Insurance laws allow "patently unfair" policy wording, says lawyer

Certain policyholders may not be able to rely on their insurance cover as much as they previously thought

Insurance laws allow "patently unfair" policy wording, says lawyer

Insurance News

By Ksenia Stepanova

The imminent review of insurance contract law has been welcomed by Shine Lawyers, which has commended the government for recognising the “significant problems” caused by the current legislation.

According to Shine Lawyers senior solicitor Tim Gunn, certain policy wordings can have a disproportionately unfair effect on policyholders at claim time, and New Zealand’s insurance laws need to be brought to an equal footing with global legislation and general contract law.

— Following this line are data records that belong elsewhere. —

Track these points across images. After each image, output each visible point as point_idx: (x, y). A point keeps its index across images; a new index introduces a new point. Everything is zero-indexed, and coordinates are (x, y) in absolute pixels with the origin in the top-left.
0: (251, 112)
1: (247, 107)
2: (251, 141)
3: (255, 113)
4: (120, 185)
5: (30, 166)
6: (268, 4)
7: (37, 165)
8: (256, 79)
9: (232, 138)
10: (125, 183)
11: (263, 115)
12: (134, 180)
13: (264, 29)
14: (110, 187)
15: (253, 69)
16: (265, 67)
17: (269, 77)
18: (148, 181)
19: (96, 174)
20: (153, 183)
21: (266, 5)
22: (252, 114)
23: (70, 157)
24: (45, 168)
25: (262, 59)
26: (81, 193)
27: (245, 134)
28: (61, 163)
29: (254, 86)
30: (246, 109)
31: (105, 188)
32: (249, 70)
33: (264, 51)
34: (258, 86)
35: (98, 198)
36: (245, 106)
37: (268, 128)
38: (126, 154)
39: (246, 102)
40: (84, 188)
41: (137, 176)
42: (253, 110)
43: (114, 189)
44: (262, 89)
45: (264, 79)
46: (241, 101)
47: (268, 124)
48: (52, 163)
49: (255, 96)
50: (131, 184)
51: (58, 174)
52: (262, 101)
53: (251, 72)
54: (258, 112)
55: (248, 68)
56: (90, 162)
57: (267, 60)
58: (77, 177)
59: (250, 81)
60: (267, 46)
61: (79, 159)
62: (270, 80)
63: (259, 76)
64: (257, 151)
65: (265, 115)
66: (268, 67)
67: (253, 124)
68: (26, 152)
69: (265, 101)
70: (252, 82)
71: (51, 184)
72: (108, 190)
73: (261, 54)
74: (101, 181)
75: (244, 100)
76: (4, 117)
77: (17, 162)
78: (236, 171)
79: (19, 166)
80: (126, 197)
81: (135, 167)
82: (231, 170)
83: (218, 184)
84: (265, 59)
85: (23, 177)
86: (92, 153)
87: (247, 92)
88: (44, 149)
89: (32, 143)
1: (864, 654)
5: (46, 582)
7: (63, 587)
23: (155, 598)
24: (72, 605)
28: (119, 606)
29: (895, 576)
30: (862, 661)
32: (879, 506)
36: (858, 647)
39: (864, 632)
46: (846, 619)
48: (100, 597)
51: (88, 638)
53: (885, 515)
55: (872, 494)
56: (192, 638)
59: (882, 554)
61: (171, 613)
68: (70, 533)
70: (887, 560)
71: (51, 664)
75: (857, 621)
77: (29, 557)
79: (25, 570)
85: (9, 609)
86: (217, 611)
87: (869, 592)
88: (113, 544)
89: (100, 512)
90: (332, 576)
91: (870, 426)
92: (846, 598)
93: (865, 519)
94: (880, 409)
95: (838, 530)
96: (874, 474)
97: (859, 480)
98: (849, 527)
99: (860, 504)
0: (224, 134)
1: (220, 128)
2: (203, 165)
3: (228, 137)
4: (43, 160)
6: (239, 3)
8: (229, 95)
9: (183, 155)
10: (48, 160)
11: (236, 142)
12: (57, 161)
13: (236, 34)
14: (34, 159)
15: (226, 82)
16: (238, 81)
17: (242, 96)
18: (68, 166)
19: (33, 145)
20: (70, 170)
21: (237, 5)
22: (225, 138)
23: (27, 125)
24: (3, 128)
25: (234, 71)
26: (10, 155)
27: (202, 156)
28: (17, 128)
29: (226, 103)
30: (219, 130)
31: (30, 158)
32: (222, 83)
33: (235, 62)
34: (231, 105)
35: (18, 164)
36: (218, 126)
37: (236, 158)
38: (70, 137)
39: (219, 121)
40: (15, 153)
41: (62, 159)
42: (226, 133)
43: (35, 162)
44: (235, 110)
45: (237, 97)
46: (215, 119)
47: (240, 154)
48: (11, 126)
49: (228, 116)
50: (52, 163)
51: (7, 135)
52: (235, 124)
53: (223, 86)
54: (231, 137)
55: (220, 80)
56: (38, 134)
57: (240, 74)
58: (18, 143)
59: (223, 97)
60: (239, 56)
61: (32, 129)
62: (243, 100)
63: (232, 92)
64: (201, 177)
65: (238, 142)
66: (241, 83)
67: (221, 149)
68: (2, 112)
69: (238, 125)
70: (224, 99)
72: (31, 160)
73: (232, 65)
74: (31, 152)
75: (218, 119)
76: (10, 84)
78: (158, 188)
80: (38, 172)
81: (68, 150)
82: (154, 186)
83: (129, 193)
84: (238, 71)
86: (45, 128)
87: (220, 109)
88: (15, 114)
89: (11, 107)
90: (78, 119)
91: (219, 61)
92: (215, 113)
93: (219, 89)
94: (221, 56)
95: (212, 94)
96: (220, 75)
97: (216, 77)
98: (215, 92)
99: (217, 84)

 “The time-old issue of innocent non-disclosure needs to be revised and be made consistent with existing law in the UK and Australia,” Gunn tells Insurance Business. “At the moment we’ve got an industry that’s attempting to self-regulate, which is creating some fairly unbalanced contractual terms and policies.”

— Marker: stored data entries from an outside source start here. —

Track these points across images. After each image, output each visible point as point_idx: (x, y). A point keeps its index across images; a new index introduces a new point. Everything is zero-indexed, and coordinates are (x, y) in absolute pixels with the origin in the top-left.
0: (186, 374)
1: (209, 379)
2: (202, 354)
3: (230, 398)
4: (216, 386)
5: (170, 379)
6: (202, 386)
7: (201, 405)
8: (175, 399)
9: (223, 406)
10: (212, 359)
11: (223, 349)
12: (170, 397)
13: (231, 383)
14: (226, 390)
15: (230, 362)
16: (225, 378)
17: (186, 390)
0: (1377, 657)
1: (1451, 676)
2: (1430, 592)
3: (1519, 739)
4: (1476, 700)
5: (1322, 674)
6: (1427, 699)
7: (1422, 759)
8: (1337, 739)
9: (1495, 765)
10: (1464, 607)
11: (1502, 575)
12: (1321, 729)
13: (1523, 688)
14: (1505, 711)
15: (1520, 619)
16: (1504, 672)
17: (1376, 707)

Disablement and income protection claims are particularly susceptible to unfair policy wording, and currently form approximately 25% of Gunn’s workload. Policy wordings, containing phrases such as “in our reasonable opinion” or “to our complete satisfaction”, effectively give the insurer the power to decide whether or not a claimant has a disability - this has led to claims being unfairly declined, much to the shock of customers who had relied on a long-held policy as a safety net.

“The way policy wording affects income protection and disablement policies in particular stands out as being patently unfair,” Gunn explains. “Many people rely on these policies to kick into place, only to find that it’s up to the insurer to decide whether or not they are disabled. If a claim is approved, then there are also monthly reporting requirements in which a GP needs to sign you off every month to confirm that you’re still disabled. This ends up tiring people, and it makes them revisit their long-term injury or illness which ends up impeding rehabilitation.”

Unfortunately, Gunn says, most people who have had such a claim declined will end up with very little means to challenge the decision. A person of limited means and a limited understanding of insurance might hold a policy over many years which has no real benefit to them, and only those with a ‘rainy day’ fund are able to challenge an insurer’s decision.

“The government has specifically identified unfair contract terms and the Trading Act carve-out for insurance as a key issue,” Gunn explains. “We would hope that the review results in any carve-out for insurance being removed, and the industry being subject to general contract law. The role and independence – or otherwise – of the adviser is also being looked into. Advisers go a long way in trying to explain the terms of each policy to clients but there is always room for improvement, and the industry will be getting a firm look-over in the coming months.”